A commit references this bug: Author: jbeich Date: Thu Jan 11 00:54:00 UTC 2018 New revision: 458705 URL: https://svnweb.freebsd.org/changeset/ports/458705 Log: www/firefox: work around crash on FreeBSD 10 PR: 224917 Suggested by: dim Changes: head/www/firefox/Makefile head/www/firefox/files/patch-ipc_glue_MessageChannel.cpp head/www/waterfox/Makefile head/www/waterfox/files/patch-ipc_glue_MessageChannel.cpp
A commit references this bug: Author: jbeich Date: Thu Jan 11 00:55:34 UTC 2018 New revision: 458709 URL: https://svnweb.freebsd.org/changeset/ports/458709 Log: MFH: r458705 www/firefox: work around crash on FreeBSD 10 PR: 224917 Suggested by: dim Approved by: ports-secteam blanket Changes: _U branches/2018Q1/ branches/2018Q1/www/firefox/Makefile branches/2018Q1/www/firefox/files/patch-ipc_glue_MessageChannel.cpp branches/2018Q1/www/waterfox/Makefile branches/2018Q1/www/waterfox/files/patch-ipc_glue_MessageChannel.cpp
Clang lacks optimize attribute, so I've used optnone for MessageChannel::Clear(). Maybe worse than -O1 for the whole file but easier to maintain than un-unifying MessageChannel.cpp from 14 other files in the same directory while limiting to libc++. Expect the binary package with the workaround sometime tomorrow.
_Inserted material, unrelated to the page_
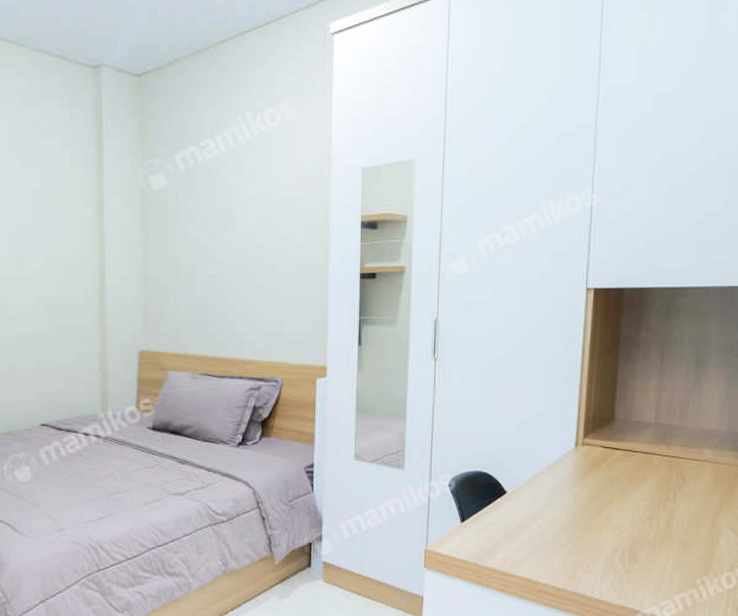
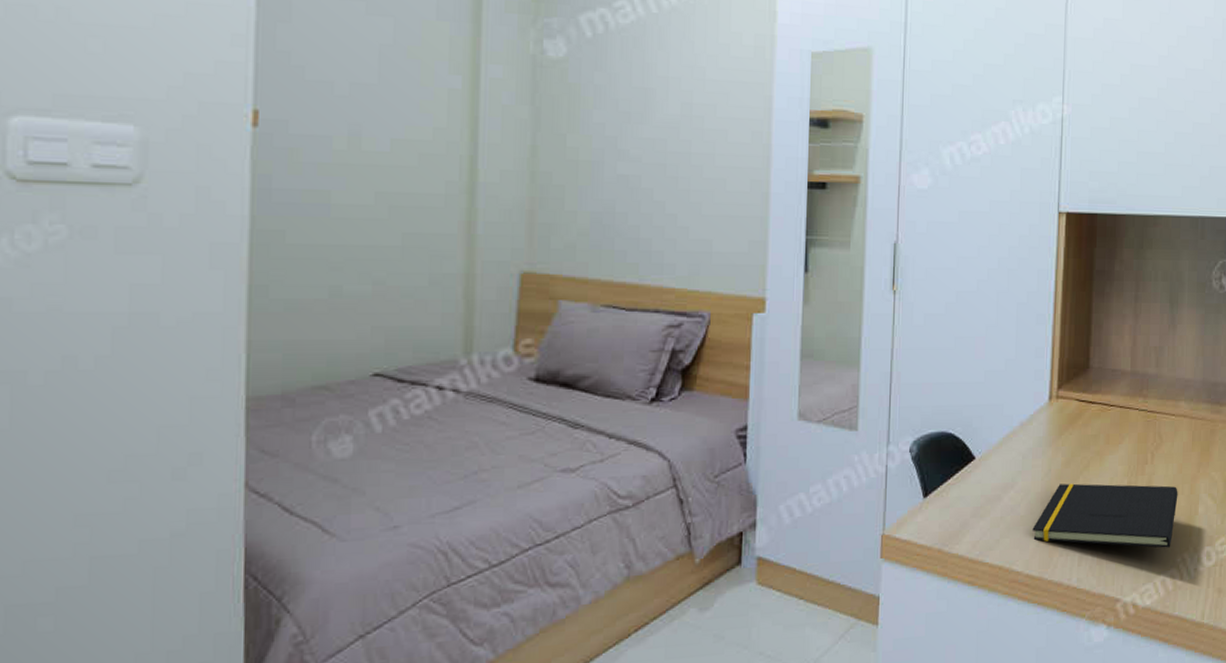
notepad: none [558,515,700,572] -> present [1032,483,1178,548]

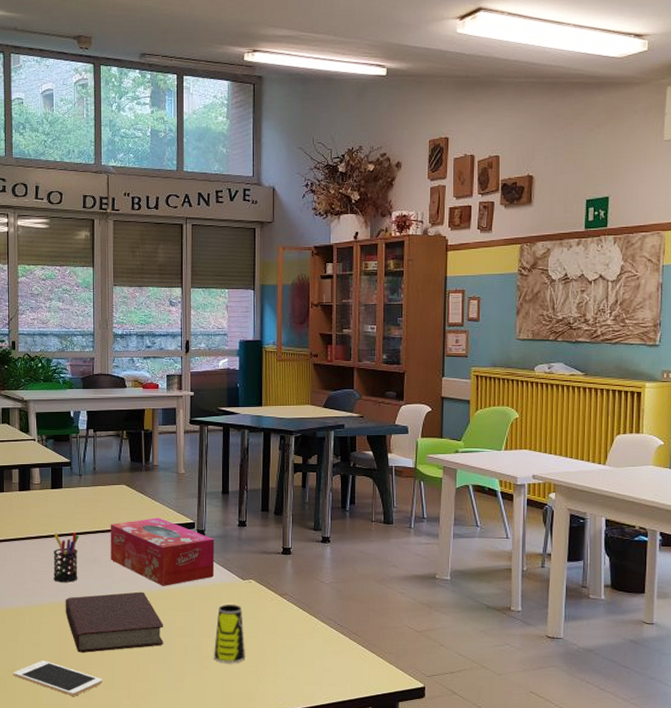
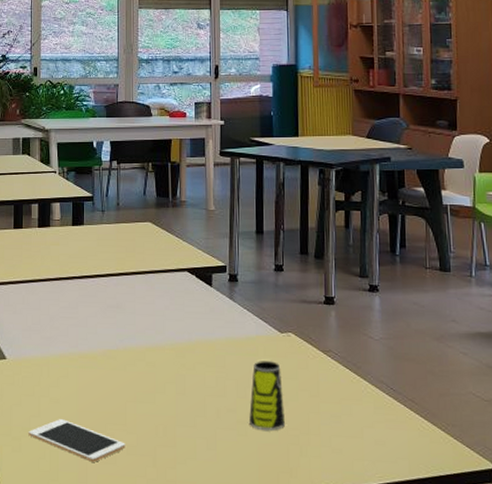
pen holder: present [53,531,80,582] -> none [73,273,102,330]
book: present [65,591,164,653] -> none [85,343,193,412]
tissue box: present [110,517,215,586] -> none [134,259,249,338]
Can someone confirm? http://beefy6.nyi.freebsd.org/build.html?mastername=103amd64-default&build=458707 http://beefy2.nyi.freebsd.org/build.html?mastername=103amd64-quarterly&build=458709
(In reply to Jan Beich from comment #20) WORKSFORME
(In reply to Garrett Wollman from comment #21) Just for clarity, I built my own package as usual from the updated port -- still with clang 5.0.1 since that's still in my repo.